[[ PROVIDED RECORDS, beginning ]]

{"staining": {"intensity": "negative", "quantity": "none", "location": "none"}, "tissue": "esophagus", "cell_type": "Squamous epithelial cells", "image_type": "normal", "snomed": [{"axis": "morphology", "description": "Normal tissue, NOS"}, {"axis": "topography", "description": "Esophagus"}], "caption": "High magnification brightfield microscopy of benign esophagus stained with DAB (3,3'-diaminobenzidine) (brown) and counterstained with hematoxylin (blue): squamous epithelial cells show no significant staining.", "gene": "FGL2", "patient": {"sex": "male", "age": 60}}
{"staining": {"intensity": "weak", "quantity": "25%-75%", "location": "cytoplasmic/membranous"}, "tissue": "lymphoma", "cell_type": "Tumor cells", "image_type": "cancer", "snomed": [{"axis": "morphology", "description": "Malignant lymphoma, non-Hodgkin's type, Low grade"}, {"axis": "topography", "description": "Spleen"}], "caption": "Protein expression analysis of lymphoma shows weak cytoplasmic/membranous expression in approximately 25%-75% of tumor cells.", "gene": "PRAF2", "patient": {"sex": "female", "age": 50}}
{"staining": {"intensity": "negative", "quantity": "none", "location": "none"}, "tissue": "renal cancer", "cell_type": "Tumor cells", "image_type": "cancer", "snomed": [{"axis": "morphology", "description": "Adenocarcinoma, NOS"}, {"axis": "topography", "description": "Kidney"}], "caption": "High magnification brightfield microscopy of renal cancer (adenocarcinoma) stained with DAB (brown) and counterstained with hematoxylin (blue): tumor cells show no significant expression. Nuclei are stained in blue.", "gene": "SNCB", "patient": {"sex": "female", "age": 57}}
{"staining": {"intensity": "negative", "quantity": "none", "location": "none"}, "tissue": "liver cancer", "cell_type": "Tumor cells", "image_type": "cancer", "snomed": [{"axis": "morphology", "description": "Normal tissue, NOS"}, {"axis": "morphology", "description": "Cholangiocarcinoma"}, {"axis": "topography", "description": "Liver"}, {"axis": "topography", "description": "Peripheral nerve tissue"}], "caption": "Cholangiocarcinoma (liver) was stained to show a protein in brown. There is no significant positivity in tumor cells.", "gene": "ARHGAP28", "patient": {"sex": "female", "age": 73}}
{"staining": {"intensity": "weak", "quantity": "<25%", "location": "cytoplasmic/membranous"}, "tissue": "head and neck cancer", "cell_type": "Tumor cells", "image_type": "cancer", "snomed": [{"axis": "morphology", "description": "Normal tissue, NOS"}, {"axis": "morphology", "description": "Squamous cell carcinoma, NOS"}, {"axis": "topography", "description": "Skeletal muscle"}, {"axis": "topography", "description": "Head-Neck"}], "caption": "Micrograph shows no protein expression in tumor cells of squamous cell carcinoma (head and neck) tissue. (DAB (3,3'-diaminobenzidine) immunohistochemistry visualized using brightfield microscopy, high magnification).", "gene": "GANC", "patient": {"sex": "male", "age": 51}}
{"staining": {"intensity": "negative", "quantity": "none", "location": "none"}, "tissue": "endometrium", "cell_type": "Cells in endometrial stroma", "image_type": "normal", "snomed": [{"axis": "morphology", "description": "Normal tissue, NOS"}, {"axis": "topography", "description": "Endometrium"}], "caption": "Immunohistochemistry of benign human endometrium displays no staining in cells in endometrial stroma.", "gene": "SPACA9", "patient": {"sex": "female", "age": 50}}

[[ PROVIDED RECORDS, end ]]

Once you find the line containing "microscopy of renal", stop: reproduce exactly that line and every line of the data before it, and nothing else.

- THE COMPLETED TASK
{"staining": {"intensity": "negative", "quantity": "none", "location": "none"}, "tissue": "esophagus", "cell_type": "Squamous epithelial cells", "image_type": "normal", "snomed": [{"axis": "morphology", "description": "Normal tissue, NOS"}, {"axis": "topography", "description": "Esophagus"}], "caption": "High magnification brightfield microscopy of benign esophagus stained with DAB (3,3'-diaminobenzidine) (brown) and counterstained with hematoxylin (blue): squamous epithelial cells show no significant staining.", "gene": "FGL2", "patient": {"sex": "male", "age": 60}}
{"staining": {"intensity": "weak", "quantity": "25%-75%", "location": "cytoplasmic/membranous"}, "tissue": "lymphoma", "cell_type": "Tumor cells", "image_type": "cancer", "snomed": [{"axis": "morphology", "description": "Malignant lymphoma, non-Hodgkin's type, Low grade"}, {"axis": "topography", "description": "Spleen"}], "caption": "Protein expression analysis of lymphoma shows weak cytoplasmic/membranous expression in approximately 25%-75% of tumor cells.", "gene": "PRAF2", "patient": {"sex": "female", "age": 50}}
{"staining": {"intensity": "negative", "quantity": "none", "location": "none"}, "tissue": "renal cancer", "cell_type": "Tumor cells", "image_type": "cancer", "snomed": [{"axis": "morphology", "description": "Adenocarcinoma, NOS"}, {"axis": "topography", "description": "Kidney"}], "caption": "High magnification brightfield microscopy of renal cancer (adenocarcinoma) stained with DAB (brown) and counterstained with hematoxylin (blue): tumor cells show no significant expression. Nuclei are stained in blue.", "gene": "SNCB", "patient": {"sex": "female", "age": 57}}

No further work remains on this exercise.